++++ Dataset entries

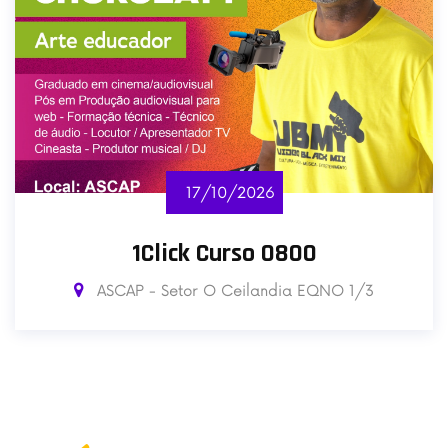
17/10/2026
1Click Curso 0800
ASCAP - Setor O Ceilandia EQNO 1/3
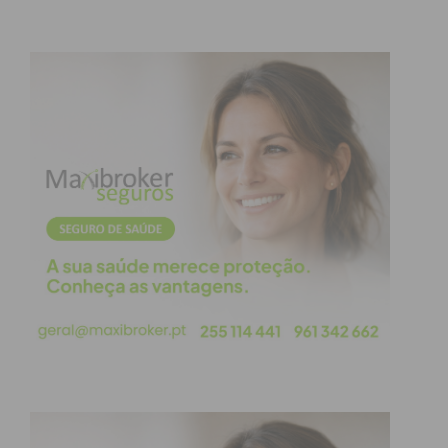
Eu li e concordo com os
termos e
condições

++++++++

→ Task statement: In every line of the listing above, swap "Curso" for "Aula" and leave the rest unchanged. Leave the pictures out of your answer.

→ Answer area:
17/10/2026
1Click Aula 0800
ASCAP - Setor O Ceilandia EQNO 1/3
Eu li e concordo com os
termos e
condições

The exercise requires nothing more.